Housing Bubble in D.C. Area Bursting?
While still torrid by national standards, the housing market in the D.C. area has cooled off compared to recent years.
Washington area temperatures may be sizzling, but the once-torrid real estate market seems to be cooling off as houses stay on the market longer and the number of homes for sale rises. Home sales tend to slow in the summer, but the number of houses for sale in the Washington area has climbed by 50 percent in recent months. The available inventory has risen to about 35,300 homes, up from an average of about 23,000 in the past three years, according to Metropolitan Regional Information Systems Inc., which runs the local multiple-listing service.
The average number of days a house stays on the market has crept up by two days in Fairfax County, to 16 days in June from 14 days a year earlier. In Montgomery County it has risen to 20 days from 18 days, according to MRIS. Those are, however, still short turnaround times by historic standards. Meanwhile, the number of houses sold in Northern Virginia’s inner suburbs fell by 9.6 percent in June, compared with a year earlier. In the District, the number of houses sold dropped by 8 percent, while in Montgomery County they dropped about 1.6 percent.
Local real estate brokers say they are seeing signs of a change. “The market has slowed for sure, especially at the high end,” said Wes Foster, chairman of Long & Foster Real Estate Inc.
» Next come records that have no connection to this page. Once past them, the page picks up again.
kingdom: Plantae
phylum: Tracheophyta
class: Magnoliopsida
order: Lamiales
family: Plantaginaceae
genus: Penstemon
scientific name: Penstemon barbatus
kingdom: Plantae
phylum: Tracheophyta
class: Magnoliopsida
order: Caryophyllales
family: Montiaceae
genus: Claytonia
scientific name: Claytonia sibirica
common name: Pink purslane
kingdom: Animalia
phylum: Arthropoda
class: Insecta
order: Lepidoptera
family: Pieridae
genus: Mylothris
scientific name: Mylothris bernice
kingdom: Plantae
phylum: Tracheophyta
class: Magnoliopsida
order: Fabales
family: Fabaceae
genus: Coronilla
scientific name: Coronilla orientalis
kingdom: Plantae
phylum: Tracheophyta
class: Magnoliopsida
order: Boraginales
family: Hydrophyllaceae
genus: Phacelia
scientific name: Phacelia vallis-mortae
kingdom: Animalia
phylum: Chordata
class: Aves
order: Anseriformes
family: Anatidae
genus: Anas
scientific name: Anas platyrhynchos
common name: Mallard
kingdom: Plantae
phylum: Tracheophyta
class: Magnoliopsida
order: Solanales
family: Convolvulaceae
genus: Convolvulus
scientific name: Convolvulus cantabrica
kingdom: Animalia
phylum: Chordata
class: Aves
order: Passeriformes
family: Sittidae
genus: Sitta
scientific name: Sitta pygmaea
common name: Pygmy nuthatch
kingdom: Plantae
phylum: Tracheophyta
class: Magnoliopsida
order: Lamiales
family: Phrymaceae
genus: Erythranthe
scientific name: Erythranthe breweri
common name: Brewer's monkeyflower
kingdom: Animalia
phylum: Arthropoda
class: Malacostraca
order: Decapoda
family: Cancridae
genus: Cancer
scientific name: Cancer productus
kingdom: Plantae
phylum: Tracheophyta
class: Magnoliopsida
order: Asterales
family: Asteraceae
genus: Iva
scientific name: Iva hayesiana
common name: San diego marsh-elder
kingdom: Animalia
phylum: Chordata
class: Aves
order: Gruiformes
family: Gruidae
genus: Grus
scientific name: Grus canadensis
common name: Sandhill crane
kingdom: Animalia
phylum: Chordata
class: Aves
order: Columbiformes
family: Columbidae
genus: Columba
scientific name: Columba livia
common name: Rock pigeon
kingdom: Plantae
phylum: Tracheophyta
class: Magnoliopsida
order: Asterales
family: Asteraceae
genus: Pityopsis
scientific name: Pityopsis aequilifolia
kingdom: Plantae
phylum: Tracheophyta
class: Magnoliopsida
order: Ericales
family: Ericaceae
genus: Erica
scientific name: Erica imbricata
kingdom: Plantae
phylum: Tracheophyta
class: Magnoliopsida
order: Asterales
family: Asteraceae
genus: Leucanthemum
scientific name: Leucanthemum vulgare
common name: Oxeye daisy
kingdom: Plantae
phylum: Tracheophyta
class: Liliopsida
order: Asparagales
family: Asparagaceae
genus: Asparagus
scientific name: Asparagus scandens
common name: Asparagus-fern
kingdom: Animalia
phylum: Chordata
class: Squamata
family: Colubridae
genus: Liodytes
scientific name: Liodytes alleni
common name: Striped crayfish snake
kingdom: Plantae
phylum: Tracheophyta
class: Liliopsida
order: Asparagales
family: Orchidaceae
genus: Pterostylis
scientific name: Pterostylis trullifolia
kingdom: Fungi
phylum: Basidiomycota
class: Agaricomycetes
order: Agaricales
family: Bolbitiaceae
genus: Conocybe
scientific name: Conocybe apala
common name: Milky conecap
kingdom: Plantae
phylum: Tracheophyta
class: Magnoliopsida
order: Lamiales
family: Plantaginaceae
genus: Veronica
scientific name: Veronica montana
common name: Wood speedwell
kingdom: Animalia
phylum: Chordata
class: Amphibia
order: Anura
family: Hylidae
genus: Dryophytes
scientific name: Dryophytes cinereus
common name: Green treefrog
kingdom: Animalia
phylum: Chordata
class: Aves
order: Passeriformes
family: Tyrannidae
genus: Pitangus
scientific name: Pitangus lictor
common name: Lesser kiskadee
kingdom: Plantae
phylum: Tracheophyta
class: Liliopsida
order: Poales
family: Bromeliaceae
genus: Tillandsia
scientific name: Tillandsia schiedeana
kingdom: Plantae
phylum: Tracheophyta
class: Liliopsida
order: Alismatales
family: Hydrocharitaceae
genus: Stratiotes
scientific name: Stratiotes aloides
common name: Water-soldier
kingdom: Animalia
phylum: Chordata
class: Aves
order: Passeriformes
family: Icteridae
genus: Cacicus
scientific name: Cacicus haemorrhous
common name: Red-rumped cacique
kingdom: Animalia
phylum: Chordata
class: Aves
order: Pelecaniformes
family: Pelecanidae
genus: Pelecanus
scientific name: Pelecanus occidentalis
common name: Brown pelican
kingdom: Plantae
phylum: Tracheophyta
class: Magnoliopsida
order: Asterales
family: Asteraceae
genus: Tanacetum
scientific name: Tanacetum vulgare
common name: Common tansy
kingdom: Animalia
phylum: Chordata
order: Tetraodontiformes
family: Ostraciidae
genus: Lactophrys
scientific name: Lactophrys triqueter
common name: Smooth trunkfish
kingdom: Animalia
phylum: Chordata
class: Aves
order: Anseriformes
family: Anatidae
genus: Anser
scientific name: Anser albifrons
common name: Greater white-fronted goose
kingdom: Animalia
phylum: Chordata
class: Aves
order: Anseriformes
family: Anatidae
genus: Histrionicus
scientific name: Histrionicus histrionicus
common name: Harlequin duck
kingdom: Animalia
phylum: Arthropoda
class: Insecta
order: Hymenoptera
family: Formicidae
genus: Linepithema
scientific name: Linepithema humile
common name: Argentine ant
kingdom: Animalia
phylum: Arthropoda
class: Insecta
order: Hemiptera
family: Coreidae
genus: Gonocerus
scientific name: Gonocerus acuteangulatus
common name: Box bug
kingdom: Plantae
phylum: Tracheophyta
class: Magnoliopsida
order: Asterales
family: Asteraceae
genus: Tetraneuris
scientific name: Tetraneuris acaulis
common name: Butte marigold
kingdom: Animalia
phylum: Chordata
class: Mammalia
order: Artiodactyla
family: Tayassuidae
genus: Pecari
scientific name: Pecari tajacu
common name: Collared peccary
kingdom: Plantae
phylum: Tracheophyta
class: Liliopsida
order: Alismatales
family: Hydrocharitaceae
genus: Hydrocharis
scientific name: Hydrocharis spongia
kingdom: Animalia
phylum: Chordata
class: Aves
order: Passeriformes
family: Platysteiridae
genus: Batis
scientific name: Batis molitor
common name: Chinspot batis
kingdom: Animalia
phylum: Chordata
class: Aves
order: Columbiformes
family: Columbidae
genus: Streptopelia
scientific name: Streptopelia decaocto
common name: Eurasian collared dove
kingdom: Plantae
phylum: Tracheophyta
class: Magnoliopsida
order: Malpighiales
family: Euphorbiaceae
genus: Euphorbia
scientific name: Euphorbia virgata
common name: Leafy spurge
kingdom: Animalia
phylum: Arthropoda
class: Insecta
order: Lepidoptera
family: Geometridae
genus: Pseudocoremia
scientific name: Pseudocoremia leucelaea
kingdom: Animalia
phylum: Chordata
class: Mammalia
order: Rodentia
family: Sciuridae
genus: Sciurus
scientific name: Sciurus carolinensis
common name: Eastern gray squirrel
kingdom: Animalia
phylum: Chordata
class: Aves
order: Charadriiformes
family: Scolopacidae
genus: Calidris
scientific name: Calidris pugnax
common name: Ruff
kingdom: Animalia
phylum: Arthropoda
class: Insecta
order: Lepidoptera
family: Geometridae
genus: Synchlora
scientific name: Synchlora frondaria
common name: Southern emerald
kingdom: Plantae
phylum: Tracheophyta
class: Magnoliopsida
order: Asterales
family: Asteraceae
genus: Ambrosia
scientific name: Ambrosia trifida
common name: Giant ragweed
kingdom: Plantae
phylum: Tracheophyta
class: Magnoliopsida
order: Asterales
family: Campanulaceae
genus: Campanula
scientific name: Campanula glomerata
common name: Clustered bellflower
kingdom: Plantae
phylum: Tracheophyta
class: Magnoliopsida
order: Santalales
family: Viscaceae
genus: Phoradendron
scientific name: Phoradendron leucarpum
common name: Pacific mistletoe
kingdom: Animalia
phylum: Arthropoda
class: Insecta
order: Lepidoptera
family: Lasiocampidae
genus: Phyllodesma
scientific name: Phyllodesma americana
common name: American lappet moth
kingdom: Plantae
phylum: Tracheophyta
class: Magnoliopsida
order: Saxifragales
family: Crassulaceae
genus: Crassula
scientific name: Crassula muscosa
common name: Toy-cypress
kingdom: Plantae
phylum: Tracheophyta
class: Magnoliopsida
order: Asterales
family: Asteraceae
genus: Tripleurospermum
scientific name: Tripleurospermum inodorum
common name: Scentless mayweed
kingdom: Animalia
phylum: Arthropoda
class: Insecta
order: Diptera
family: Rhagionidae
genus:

Foster said the market is returning to “normalcy” after a frenzied era of multiple contracts, bidding wars and desperate buyers waiving their right to property inspections or appraisals. “It’s very healthy,” he said. “It worried the pure hell out of me the numbers we were seeing. I remember Boston in 1982 to 1989, when [prices] went up 25 percent a year for six years, and then in one year [they] fell 87 percent. The ride up for everybody selling was wonderful but the ride down was awful. . . . It was very painful and I don’t want to see that here.”
Foster said the recent manic market has been fueled by what he called “crazy fools running around buying houses as investments,” with “bad loans, interest-free loans.” “They’ll get hurt, and I think they should,” as prices inevitably correct themselves, he said. A slowdown is needed because so many average people have been priced out of homes or compelled to pay high prices, he said.
One quarter isn’t a trend, but I’m certainly hearing a lot of rumblings in this direction. How much of this is the natural fact of markets being cyclical and how much of this is a result of the idiotic moves of Alan Greenspan and company to ward off non-existent inflation by raising interest rates is unclear.